→ **Problem statement**
Update all of the records below by replacing every instance of "chart" with "graph", leaving everything else unchanged. Omit the pictures from your output.

Dataset entries

•••

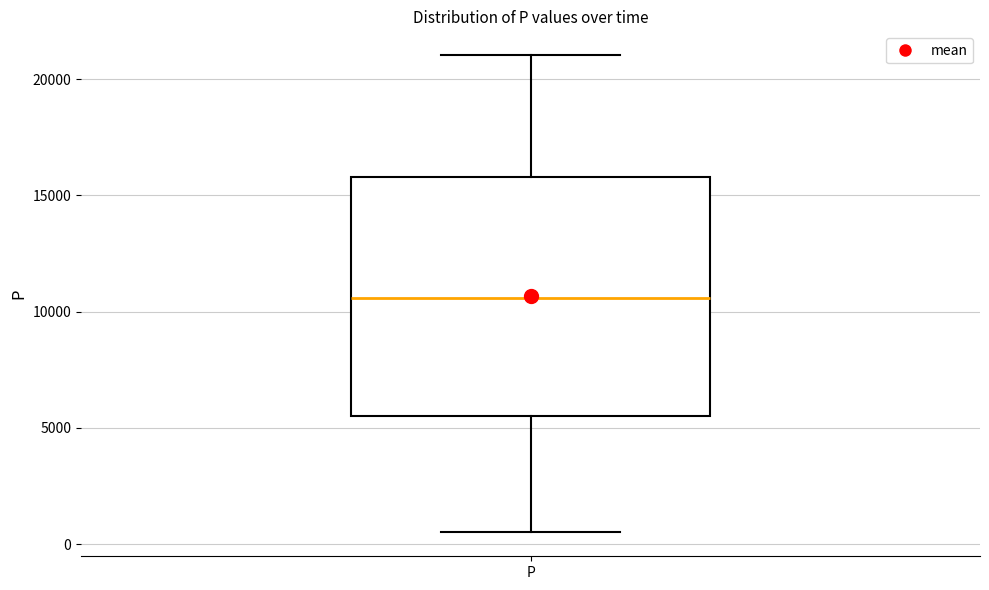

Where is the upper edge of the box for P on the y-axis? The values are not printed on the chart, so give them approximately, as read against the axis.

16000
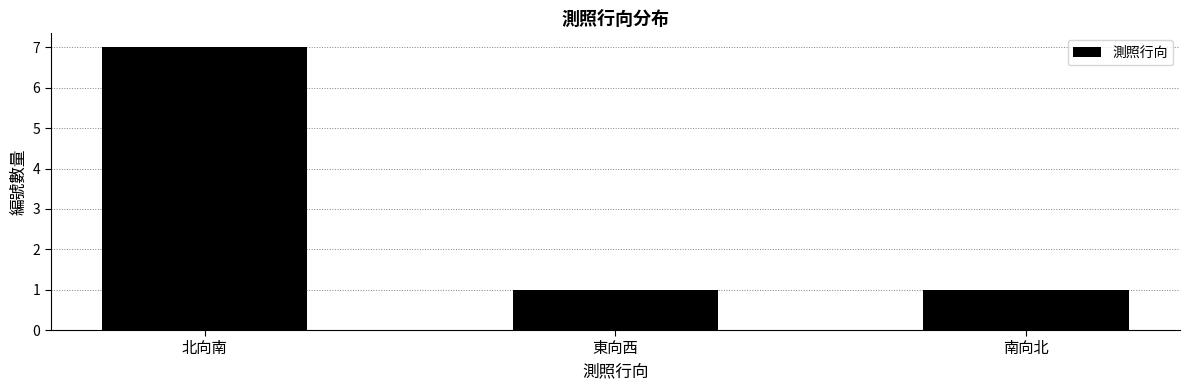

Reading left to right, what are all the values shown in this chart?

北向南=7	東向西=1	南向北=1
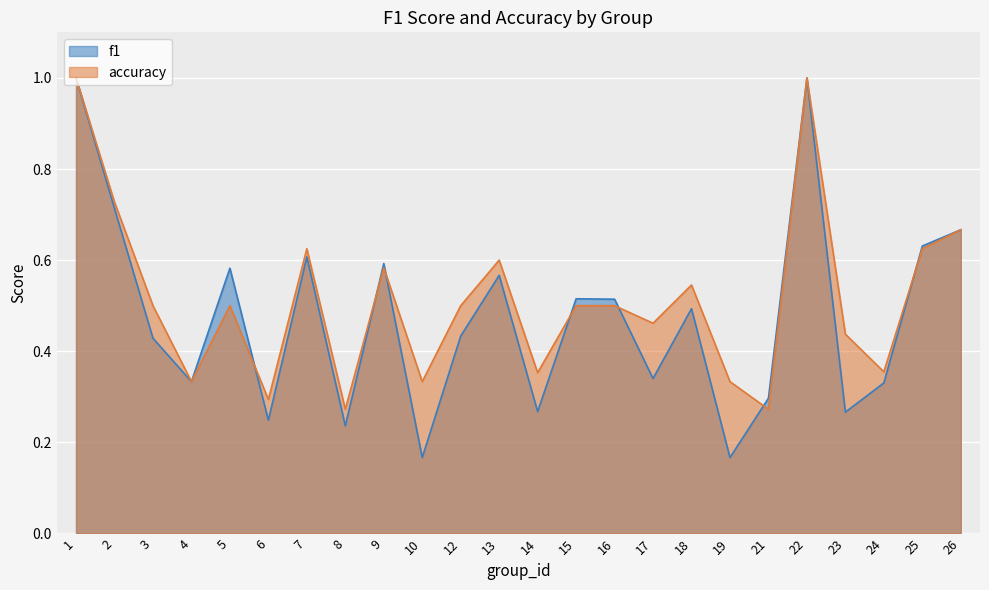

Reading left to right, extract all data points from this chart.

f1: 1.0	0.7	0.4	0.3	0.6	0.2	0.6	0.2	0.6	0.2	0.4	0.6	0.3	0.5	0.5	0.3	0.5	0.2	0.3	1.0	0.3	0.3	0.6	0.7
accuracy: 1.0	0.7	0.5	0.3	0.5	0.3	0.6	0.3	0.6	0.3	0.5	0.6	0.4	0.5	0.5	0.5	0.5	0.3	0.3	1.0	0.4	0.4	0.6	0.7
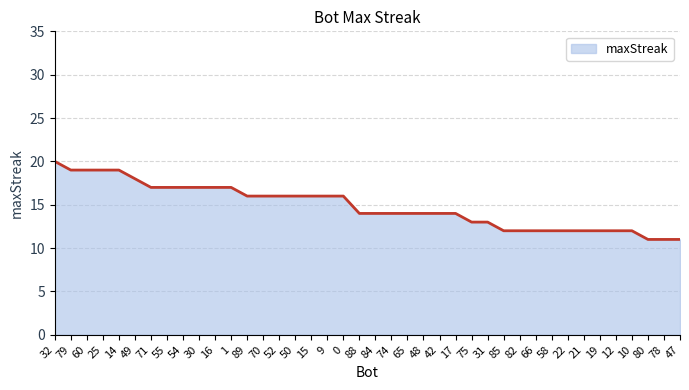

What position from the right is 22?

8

•••

→ **Result of the task**
Where is the upper edge of the box for P on the y-axis? The values are not printed on the graph, so give them approximately, as read against the axis.

16000

Reading left to right, what are all the values shown in this graph?

北向南=7	東向西=1	南向北=1

Reading left to right, extract all data points from this graph.

f1: 1.0	0.7	0.4	0.3	0.6	0.2	0.6	0.2	0.6	0.2	0.4	0.6	0.3	0.5	0.5	0.3	0.5	0.2	0.3	1.0	0.3	0.3	0.6	0.7
accuracy: 1.0	0.7	0.5	0.3	0.5	0.3	0.6	0.3	0.6	0.3	0.5	0.6	0.4	0.5	0.5	0.5	0.5	0.3	0.3	1.0	0.4	0.4	0.6	0.7

What position from the right is 22?

8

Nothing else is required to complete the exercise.